=== Directions ===
In this exercise, reproduce all the entries that follow exactly.

Saved data entries
BEGIN

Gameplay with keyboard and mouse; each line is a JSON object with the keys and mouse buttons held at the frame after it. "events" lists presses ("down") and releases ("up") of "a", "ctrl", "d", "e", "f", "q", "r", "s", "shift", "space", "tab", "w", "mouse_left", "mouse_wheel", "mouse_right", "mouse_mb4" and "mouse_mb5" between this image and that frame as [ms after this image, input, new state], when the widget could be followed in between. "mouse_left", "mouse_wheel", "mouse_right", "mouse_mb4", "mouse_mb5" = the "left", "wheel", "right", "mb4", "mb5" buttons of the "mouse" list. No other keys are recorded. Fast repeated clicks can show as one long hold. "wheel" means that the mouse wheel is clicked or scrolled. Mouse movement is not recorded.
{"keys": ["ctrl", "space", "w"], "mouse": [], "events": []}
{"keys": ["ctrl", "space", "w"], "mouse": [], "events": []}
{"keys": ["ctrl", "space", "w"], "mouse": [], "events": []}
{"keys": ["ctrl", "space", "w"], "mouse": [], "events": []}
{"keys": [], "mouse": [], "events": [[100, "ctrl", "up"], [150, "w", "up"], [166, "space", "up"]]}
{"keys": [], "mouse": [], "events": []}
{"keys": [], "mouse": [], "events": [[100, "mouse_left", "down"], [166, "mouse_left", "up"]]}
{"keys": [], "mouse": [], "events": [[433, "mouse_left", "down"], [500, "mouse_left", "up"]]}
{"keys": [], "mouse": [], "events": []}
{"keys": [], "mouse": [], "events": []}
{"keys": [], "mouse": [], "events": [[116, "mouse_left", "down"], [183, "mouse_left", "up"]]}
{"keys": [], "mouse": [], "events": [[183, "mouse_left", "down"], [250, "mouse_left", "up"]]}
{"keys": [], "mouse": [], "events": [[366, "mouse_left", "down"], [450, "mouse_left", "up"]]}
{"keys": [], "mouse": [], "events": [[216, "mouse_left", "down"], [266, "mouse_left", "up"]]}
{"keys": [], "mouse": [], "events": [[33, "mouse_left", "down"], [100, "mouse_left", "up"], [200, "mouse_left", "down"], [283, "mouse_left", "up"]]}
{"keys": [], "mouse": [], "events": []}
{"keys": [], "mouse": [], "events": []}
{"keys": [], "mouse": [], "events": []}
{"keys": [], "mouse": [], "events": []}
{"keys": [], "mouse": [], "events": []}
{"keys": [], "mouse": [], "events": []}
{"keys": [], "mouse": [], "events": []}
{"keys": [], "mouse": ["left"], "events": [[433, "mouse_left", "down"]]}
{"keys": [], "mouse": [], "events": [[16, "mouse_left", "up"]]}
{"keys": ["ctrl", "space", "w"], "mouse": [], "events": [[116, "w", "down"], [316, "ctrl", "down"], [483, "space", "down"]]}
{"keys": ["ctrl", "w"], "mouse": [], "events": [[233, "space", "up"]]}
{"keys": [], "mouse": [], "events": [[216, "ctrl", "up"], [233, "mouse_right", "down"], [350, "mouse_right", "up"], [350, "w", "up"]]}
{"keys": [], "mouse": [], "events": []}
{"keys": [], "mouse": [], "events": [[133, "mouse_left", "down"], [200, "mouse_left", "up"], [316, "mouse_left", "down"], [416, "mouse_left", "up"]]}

END

=== Finished exercise ===
Gameplay with keyboard and mouse; each line is a JSON object with the keys and mouse buttons held at the frame after it. "events" lists presses ("down") and releases ("up") of "a", "ctrl", "d", "e", "f", "q", "r", "s", "shift", "space", "tab", "w", "mouse_left", "mouse_wheel", "mouse_right", "mouse_mb4" and "mouse_mb5" between this image and that frame as [ms after this image, input, new state], when the widget could be followed in between. "mouse_left", "mouse_wheel", "mouse_right", "mouse_mb4", "mouse_mb5" = the "left", "wheel", "right", "mb4", "mb5" buttons of the "mouse" list. No other keys are recorded. Fast repeated clicks can show as one long hold. "wheel" means that the mouse wheel is clicked or scrolled. Mouse movement is not recorded.
{"keys": ["ctrl", "space", "w"], "mouse": [], "events": []}
{"keys": ["ctrl", "space", "w"], "mouse": [], "events": []}
{"keys": ["ctrl", "space", "w"], "mouse": [], "events": []}
{"keys": ["ctrl", "space", "w"], "mouse": [], "events": []}
{"keys": [], "mouse": [], "events": [[100, "ctrl", "up"], [150, "w", "up"], [166, "space", "up"]]}
{"keys": [], "mouse": [], "events": []}
{"keys": [], "mouse": [], "events": [[100, "mouse_left", "down"], [166, "mouse_left", "up"]]}
{"keys": [], "mouse": [], "events": [[433, "mouse_left", "down"], [500, "mouse_left", "up"]]}
{"keys": [], "mouse": [], "events": []}
{"keys": [], "mouse": [], "events": []}
{"keys": [], "mouse": [], "events": [[116, "mouse_left", "down"], [183, "mouse_left", "up"]]}
{"keys": [], "mouse": [], "events": [[183, "mouse_left", "down"], [250, "mouse_left", "up"]]}
{"keys": [], "mouse": [], "events": [[366, "mouse_left", "down"], [450, "mouse_left", "up"]]}
{"keys": [], "mouse": [], "events": [[216, "mouse_left", "down"], [266, "mouse_left", "up"]]}
{"keys": [], "mouse": [], "events": [[33, "mouse_left", "down"], [100, "mouse_left", "up"], [200, "mouse_left", "down"], [283, "mouse_left", "up"]]}
{"keys": [], "mouse": [], "events": []}
{"keys": [], "mouse": [], "events": []}
{"keys": [], "mouse": [], "events": []}
{"keys": [], "mouse": [], "events": []}
{"keys": [], "mouse": [], "events": []}
{"keys": [], "mouse": [], "events": []}
{"keys": [], "mouse": [], "events": []}
{"keys": [], "mouse": ["left"], "events": [[433, "mouse_left", "down"]]}
{"keys": [], "mouse": [], "events": [[16, "mouse_left", "up"]]}
{"keys": ["ctrl", "space", "w"], "mouse": [], "events": [[116, "w", "down"], [316, "ctrl", "down"], [483, "space", "down"]]}
{"keys": ["ctrl", "w"], "mouse": [], "events": [[233, "space", "up"]]}
{"keys": [], "mouse": [], "events": [[216, "ctrl", "up"], [233, "mouse_right", "down"], [350, "mouse_right", "up"], [350, "w", "up"]]}
{"keys": [], "mouse": [], "events": []}
{"keys": [], "mouse": [], "events": [[133, "mouse_left", "down"], [200, "mouse_left", "up"], [316, "mouse_left", "down"], [416, "mouse_left", "up"]]}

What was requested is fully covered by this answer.